How to avoid friendship breakups due to heated political discussions during election season

Posted at 5:41 AM, Oct 15, 2020
and last updated 2020-10-15 08:17:11-04

NORFOLK, Va. - Political debates are known to get heated on the debate stage, but arguments can also get heated among friends and relatives.

Danielle Jweid, a Virginia Beach-based counselor, told News 3 she has had to step in the middle of some of those arguments between friends.

"When it comes to friends and family, we already have a certain comfort level where we may delve into politics more readily than you might with someone you don't know at all," Jweid explained.

Assumptions like those can lead people to believe their friends may have the same mindset as them, only to find out they don't.

"It's a terrible loss, because it's something that didn't need to happen,” Jweid said. "It's hard to put a number on it, but I would definitely say it does increase during election years, because people do get into these discussions."

Politics has been compared to sports where people root for a side, are happy when their team wins, but may get upset when their team loses.
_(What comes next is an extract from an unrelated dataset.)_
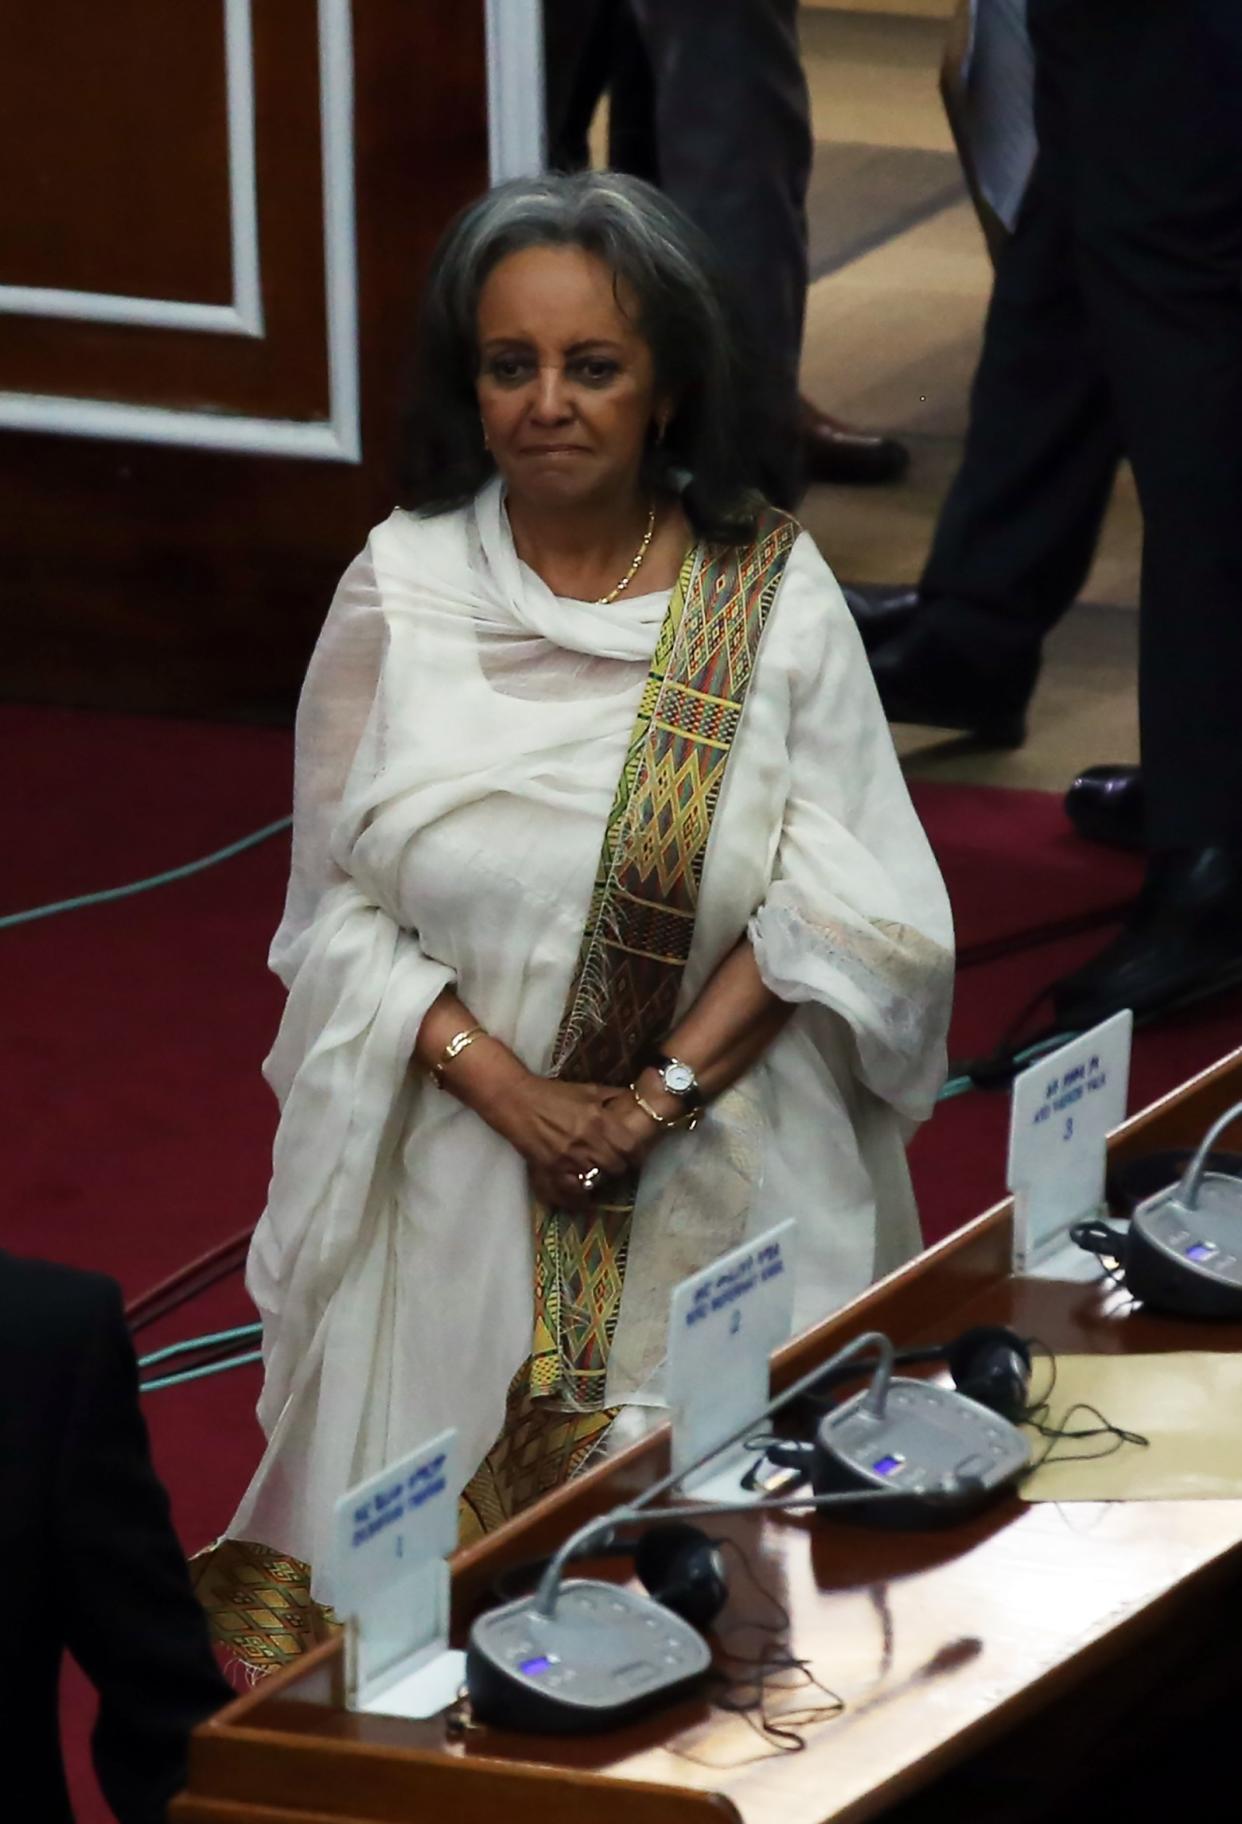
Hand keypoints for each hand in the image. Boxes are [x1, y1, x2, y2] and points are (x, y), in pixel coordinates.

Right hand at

However, Jweid said politics are different.

"With politics, it touches upon our lives,” Jweid said. “So it's going to touch upon your values, your beliefs."

If you start a political discussion thinking you're going to win, Jweid says chances are you'll probably lose – either the argument or the friendship. She elaborated on some steps to take to make sure your discussions with friends don't get heated.

“If we're all looking to get along, a big piece of it is going to be, 'Can I admit that there are some faults on my side and good points on your side?'” Jweid said. "If you want to name-call a candidate, ask yourself, 'What does that mean? Why am I name-calling then? What is it I don't like about them, and can I use words that are persuasive and respectful?'"

And if that bridge is burned, Jweid recommends doing the following: "I'm going to come up to that person and say, 'You know what, I behaved in a way that I wasn't proud of. This conversation could have been better.'"

Her takeaway point, she said, is “noticing that there is not all good or all bad in a person, or a candidate, or a party."